*O que fazer:*
1. Responda às perguntas abaixo com base no texto sobre o Vix brasileiro.
(a) Em quantos pontos o indicador fechou ontem?
(b) Em que data o índice foi lançado?
(c) Em qual indicador se baseia a metodologia do índice local, e a quem ele pertence?
2. Cite sem alterações o trecho do texto sobre o Vix brasileiro que se abre com as palavras "Quanto mais alto" e se fecha com "Cboe Global Markets.".
3. Continue o texto sobre o Vix brasileiro a partir do ponto em que ele termina.

*Texto fornecido:*
---
Índice brasileiro que mede percepção de risco do mercado alcança recorde
O indicador de volatilidade S&P/B3 Ibovespa Vix, o "Vix brasileiro", um termômetro que mede a expectativa dos investidores para oscilação dos preços dos ativos brasileiros nos próximos 30 dias, fechou ontem em 30,15 pontos, alta de 5,24% no dia e de 17,87% no mês.
O nível é o maior desde que o índice foi lançado, em 19 de março de 2024.
Quanto mais alto está o indicador de volatilidade, maior a percepção de risco do mercado.
Assim, aponta uma enorme incerteza no mercado, com possibilidade de oscilação do Ibovespa para cima e para baixo.
O índice local, criado pela B3 pela S&P Dow Jones Indices, tem uma metodologia baseada no indicador Vix, de propriedade da Cboe Global Markets.
---
*Trechos de dados:*
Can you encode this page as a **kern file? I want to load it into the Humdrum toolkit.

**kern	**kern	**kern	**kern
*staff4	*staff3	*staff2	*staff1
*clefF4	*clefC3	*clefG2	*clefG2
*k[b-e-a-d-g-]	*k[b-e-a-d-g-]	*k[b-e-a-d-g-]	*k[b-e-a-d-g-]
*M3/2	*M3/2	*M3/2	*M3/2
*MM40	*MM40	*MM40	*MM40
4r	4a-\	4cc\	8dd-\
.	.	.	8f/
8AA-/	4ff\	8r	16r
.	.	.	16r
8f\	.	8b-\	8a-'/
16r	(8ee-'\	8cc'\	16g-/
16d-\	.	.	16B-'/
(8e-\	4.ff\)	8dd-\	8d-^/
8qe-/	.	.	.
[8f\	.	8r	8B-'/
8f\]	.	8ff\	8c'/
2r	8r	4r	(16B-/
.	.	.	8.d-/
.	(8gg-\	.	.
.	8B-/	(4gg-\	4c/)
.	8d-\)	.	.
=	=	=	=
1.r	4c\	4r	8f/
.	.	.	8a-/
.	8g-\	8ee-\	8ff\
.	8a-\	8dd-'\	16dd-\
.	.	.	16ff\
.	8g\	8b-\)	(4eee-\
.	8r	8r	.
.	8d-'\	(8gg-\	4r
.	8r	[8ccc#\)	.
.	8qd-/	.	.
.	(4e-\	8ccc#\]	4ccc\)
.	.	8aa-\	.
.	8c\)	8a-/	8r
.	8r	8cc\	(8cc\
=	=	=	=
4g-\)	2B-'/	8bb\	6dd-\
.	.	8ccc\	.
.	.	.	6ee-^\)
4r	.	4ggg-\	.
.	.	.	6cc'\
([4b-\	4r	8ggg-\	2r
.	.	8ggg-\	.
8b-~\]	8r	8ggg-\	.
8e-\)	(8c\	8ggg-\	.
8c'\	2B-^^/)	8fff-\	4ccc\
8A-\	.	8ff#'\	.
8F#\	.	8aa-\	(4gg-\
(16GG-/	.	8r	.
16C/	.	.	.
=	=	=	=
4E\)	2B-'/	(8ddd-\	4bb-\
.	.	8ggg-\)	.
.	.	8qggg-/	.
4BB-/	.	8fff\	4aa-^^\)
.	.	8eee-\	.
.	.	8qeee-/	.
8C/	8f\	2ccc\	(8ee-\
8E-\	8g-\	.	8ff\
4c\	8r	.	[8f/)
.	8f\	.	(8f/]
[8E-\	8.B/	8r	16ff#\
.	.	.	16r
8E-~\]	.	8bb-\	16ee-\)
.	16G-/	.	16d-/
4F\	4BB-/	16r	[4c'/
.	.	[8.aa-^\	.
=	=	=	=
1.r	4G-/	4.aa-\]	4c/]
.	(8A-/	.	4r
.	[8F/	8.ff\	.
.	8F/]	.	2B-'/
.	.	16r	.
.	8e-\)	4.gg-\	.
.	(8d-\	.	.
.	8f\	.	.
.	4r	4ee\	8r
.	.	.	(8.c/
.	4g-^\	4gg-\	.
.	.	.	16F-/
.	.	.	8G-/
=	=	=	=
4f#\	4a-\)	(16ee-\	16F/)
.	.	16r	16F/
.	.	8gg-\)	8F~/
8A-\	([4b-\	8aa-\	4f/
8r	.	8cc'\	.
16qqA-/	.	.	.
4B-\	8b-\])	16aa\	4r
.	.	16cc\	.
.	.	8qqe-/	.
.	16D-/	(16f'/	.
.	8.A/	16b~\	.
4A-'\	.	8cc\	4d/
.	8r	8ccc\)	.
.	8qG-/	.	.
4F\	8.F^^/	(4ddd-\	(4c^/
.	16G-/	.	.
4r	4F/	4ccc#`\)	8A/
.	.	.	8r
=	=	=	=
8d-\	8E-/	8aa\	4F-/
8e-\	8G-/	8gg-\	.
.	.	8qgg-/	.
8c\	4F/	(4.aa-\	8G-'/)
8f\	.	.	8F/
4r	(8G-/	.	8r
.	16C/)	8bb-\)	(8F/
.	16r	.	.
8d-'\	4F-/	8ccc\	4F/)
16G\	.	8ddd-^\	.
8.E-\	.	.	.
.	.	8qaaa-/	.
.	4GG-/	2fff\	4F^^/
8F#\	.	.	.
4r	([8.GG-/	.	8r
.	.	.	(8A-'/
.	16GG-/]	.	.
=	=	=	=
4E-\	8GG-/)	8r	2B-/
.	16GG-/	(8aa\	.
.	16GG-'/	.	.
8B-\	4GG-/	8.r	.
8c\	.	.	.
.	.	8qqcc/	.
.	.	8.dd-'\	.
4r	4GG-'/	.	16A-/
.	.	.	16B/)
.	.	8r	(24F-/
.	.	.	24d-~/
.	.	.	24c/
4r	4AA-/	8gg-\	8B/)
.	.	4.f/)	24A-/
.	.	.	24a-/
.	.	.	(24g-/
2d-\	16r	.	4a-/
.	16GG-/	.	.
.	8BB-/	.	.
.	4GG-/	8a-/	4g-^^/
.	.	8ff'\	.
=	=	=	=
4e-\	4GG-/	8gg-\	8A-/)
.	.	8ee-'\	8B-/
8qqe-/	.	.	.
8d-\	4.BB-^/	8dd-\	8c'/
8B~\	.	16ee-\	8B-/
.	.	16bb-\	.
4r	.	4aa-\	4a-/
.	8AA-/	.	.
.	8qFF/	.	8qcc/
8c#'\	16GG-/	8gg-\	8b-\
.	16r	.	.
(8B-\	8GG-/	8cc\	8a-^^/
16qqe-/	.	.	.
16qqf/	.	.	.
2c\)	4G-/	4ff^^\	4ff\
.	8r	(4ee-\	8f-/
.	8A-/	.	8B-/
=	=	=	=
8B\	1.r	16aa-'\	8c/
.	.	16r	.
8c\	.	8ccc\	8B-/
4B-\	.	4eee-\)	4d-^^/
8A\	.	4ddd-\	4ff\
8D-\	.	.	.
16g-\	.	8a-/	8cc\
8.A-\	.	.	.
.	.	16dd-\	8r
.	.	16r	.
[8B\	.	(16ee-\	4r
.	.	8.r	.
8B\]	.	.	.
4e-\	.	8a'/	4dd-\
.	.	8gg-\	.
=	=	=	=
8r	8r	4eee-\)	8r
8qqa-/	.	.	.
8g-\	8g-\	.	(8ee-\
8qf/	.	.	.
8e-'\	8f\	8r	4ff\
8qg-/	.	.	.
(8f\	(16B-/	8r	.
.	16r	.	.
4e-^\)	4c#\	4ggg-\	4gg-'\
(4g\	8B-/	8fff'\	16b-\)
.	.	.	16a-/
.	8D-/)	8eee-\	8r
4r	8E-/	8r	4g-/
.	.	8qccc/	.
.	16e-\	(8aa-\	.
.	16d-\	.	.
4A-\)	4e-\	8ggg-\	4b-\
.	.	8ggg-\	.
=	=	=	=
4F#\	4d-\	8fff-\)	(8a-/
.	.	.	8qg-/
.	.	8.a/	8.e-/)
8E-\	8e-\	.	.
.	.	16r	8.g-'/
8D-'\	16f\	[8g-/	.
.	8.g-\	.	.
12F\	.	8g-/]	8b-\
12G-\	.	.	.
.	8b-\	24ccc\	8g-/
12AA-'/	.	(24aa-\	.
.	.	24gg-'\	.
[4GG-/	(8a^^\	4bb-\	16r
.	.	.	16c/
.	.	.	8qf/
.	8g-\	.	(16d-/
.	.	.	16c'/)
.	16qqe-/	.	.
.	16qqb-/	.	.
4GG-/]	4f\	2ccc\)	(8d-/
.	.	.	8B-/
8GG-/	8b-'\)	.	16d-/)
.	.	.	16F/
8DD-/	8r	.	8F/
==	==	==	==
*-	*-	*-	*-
---
*Respostas dadas:*
1.
(a) Em 30,15 pontos.
(b) Em 19 de março de 2024.
(c) No indicador Vix, de propriedade da Cboe Global Markets.

2.
Quanto mais alto está o indicador de volatilidade, maior a percepção de risco do mercado.
Assim, aponta uma enorme incerteza no mercado, com possibilidade de oscilação do Ibovespa para cima e para baixo.
O índice local, criado pela B3 pela S&P Dow Jones Indices, tem uma metodologia baseada no indicador Vix, de propriedade da Cboe Global Markets.

3.
No exterior, o índice Vix é chamado de "indicador do medo", porque ele tende a disparar em cenários de elevada incerteza no mercado.
Assim, o indicador local é uma espécie de "índice do medo" brasileiro.
Ontem, o Ibovespa fechou em baixa de 0,91%, aos 185.501 pontos, após ter tocado os 183.813 pontos na mínima do dia.
Em uma semana de reuniões dos bancos centrais para decidir os juros no Brasil e nos Estados Unidos, o salto do preço do petróleo aumentou o medo que a inflação faça os juros se manterem altos durante mais tempo.
Contudo, o Ibovespa recuou um pouco menos devido à divulgação de uma nova pesquisa eleitoral da Quaest, que mostrou o senador Flávio Bolsonaro (PL) numericamente à frente do presidente Luiz Inácio Lula da Silva (PT) pela primeira vez na campanha.